Ответ Брайтнера не заставил себя долго ждать:
– Я думаю, и то, и другое. Почему авантюра? Потому что огромную дорогостоящую ракету весом около ста тонн, из которых более семидесяти составляет топливо и только одна приходится на заряд, должен был наводить на цель диверсант. Его, конечно, поймали, а запуск провалился. Теперь насчет перспективы. Даже если вчетверо меньший заряд упадет на нью-йоркские небоскребы, шум в Америке поднимется неимоверный. Оппозиция Рузвельту в конгрессе, пресса, общественное мнение и все такое прочее. Поверьте, господин Хейнкель, в США было и остается довольно много противников войны на стороне Советов. Так что перспективы у фон Брауна есть. Для их реализации он должен сделать только одно.
– Что именно?
Брайтнер подавил улыбку и ответил:
– Попасть по Нью-Йорку.
Хейнкель напрягся. Ему нужно излить кому-нибудь свои наболевшие мысли.
Он резко повернулся в сторону Брайтнера, сидевшего рядом, и заявил:
– Может быть, было бы лучше реализовать мою идею «подводных самолетов»?
Эвальд Брайтнер знал, что эта идея заключалась в следующем. Хейнкель хотел расположить летательные аппараты на подводной лодке, которую обнаружить было очень непросто, в отличие от авианосца. Вопрос состоял только в том, какие именно аппараты. Воздушные шары, аэростаты и дирижабли были отвергнуты по причине своей громоздкости.

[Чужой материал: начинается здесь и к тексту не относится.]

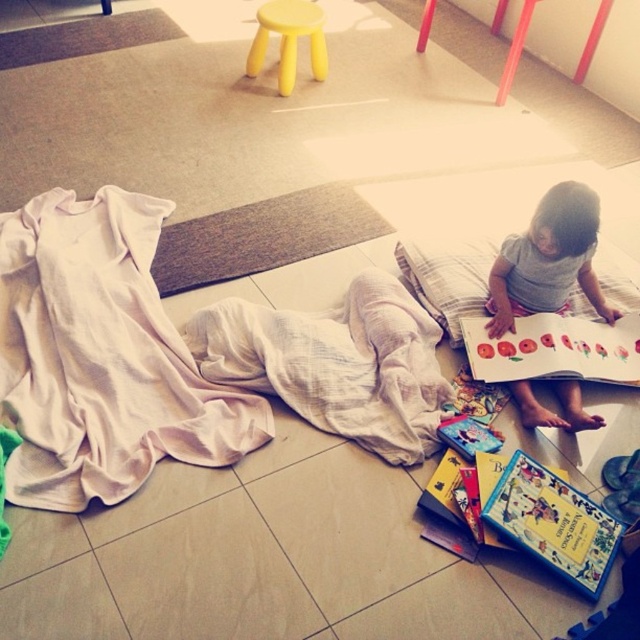
Who is higher up, gray cotton toddler at center or matte paper book at center?

Positioned higher is gray cotton toddler at center.

Does gray cotton toddler at center have a lesser height compared to matte paper book at center?

No.

Between point (579, 221) and point (536, 353), which one is positioned in front?

Point (579, 221) is more forward.

Where is `gray cotton toddler at center`? Image resolution: width=640 pixels, height=640 pixels. gray cotton toddler at center is located at coordinates (548, 260).

Is white cotton blanket at lower left shorter than yellow plastic stool at upper center?

No.

Does white cotton blanket at lower left have a smaller size compared to yellow plastic stool at upper center?

Actually, white cotton blanket at lower left might be larger than yellow plastic stool at upper center.

I want to click on white cotton blanket at lower left, so click(x=100, y=356).

Find the location of a particular element. This screenshot has width=640, height=640. white cotton blanket at lower left is located at coordinates (100, 356).

Who is taller, white cotton blanket at lower left or matte paper book at center?

white cotton blanket at lower left is taller.

Between point (51, 189) and point (618, 378), which one is positioned in front?

Point (618, 378) is in front.

Locate an element on the screen. white cotton blanket at lower left is located at coordinates (100, 356).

Самолеты тоже не маленькие, но их можно держать в разобранном виде в небольшом ангаре, установленном на палубе, в нужный момент собирать и готовить к полету. Это могли быть как разведчики, так и легкие бомбардировщики.
Первой к созданию «подводных самолетов» приступила кайзеровская Германия. В 1916 году фирма «Ганза Бранденбург» получила заказ на самолет для подводных океанских крейсеров «U-139» и «U-155». Решением этой проблемы занялся именно Эрнст Хейнкель, тогда еще молодой конструктор. Уже в 1918 году начались испытания маленького разборного биплана с двигателем мощностью 80 л. с. Другие показатели первого «подводного самолета» также были скромные. Его скорость составляла 120 км/ч, радиус действия – 40 км. Но были и достоинства. На сборку биплана уходило не более четырех минут.
В том же 1918 году немецкая фирма «Ролланд» успела построить и испытать самолет, который предполагалось хранить в трех стальных цилиндрах, размещенных на палубе подводной лодки.